● **What the exercise asks**:
Extend the commentary on the Attorney General's refusal to represent the DNR in the Lake Beulah case, beginning immediately after its final sentence.

In the Lake Beulah case, the issue was whether the DNR had followed its statutory authority and adminstrative rules in granting permits to the Village of East Troy for certain high capacity water wells that the Lake Beulah Management District felt would adversely impact the levels of the lake. The Attorney General was of the view that the conduct of the DNR with respect to issuing the permits could not be defended under the statute.  Thus the Attorney General chose not to provide representation to the DNR in defending the action brought by the Lake Beulah Management District against the department.  The Court of Appeals noted in a footnote, the unusual situation where the Attorney General was not appearing in court in defense of a state department.
As a practical matter, the situation whereby the DNR's own attorney represents the agency in a case such as this is unique. Normally, the Department of Justice has the duty to represent the DNR pursuant to Wis. Stat. § 165.25. However, the DOJ refused to represent the DNR in the instant case because it disagreed with the DNR's grant of both the 2003 and 2005 permits. Thus, the agency's own attorney was the attorney of record for the DNR.
As my friend pointed out to me, if the Attorney General's reading of sec. 165.25(6) as stated in the letter of Mr. St. John turning down Rep. Barca's representation is really the AG's interpretation of that statute, there would have been no reason for the Attorney General to bow out of the Lake Beulah case because his view of the defense differed from the DNR's view.  According to Mr. St. John, the view of the department or officer being defended by the AG doesn't matter to the AG, since it always has the last word on what defense posture is in the best interest of the state. 

Here's the analysis from my friend's email, which may make the argument clearer, as he is smarter:


I don’t believe even JB Van Hollen would take the position that the AG has the power, over the objection of the client officer or agency, to make policy decisions on behalf of the agency.  Interestingly, in Lake Beulah Management Dist. v. DNR, 327 Wis.2d 222, 787 N.W.2d 926 (Ct. App.,2010), the AG refused to represent the DNR because, the Court of Appeals noted, he disagreed with the substantive position of the DNR.  If he has the power under 165.25 to control the client’s goals in litigation, why would he not have agreed to represent the DNR and then stipulate that the challenged permits issued by the DNR were improper?  All he would have had to say is that is in the best interest of the state.

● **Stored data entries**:
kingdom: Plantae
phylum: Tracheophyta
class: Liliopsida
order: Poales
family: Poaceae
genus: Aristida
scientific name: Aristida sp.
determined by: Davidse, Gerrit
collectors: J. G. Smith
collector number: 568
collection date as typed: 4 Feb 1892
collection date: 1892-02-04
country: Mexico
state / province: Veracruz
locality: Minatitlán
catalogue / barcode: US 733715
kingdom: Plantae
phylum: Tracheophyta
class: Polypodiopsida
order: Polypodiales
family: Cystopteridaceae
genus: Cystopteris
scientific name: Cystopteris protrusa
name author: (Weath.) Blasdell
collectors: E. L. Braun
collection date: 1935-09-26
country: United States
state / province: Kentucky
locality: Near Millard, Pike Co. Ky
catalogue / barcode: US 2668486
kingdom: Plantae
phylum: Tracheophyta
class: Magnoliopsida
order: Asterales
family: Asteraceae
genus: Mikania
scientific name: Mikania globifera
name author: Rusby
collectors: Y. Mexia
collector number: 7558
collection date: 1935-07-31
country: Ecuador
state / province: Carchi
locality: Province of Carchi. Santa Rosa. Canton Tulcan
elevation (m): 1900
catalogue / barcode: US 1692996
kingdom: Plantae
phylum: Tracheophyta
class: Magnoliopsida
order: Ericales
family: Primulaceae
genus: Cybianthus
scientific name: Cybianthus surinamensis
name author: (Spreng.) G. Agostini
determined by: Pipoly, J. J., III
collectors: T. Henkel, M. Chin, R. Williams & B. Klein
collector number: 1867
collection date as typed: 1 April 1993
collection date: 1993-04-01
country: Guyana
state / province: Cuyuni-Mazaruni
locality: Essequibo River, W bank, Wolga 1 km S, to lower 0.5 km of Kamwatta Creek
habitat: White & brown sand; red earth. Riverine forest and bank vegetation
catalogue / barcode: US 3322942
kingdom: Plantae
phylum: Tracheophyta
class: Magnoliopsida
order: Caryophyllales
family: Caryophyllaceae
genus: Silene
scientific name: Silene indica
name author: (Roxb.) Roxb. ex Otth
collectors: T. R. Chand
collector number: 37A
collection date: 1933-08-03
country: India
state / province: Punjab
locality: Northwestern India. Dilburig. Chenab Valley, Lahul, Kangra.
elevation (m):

● **Your response**:
I think Van Hollen did the right thing and declined the representation because of the conflict between his own personal views and the legal position of his client [the DNR].  Seems like the same decision should have been made here [in the Ozanne vs. La Follette matter].

The Secretary of State is a constitutional officer.  Even if the Legislature intended by 165.25 to allow his policy judgment to be overruled by the AG, I wonder whether it could constitutionally do that. 
I continue to question whether the AG violated the ethics rules in disregarding Doug La Follette's desires as to how his defense should be handled, and by failing to properly consult with Mr. La Follette

1 comment:

  1. The AG took a similar (but even more apt) position in OSER v. WERC in Dane County. (http://stixlaw.com/cases/OSERvWERC09CV4449Redacted.pdf)
    There, the case was between two state agencies, and both asked for representation. The AG chose to advance the position of OSER while declining to represent the WERC, leaving its General Counsel to defend the Agency.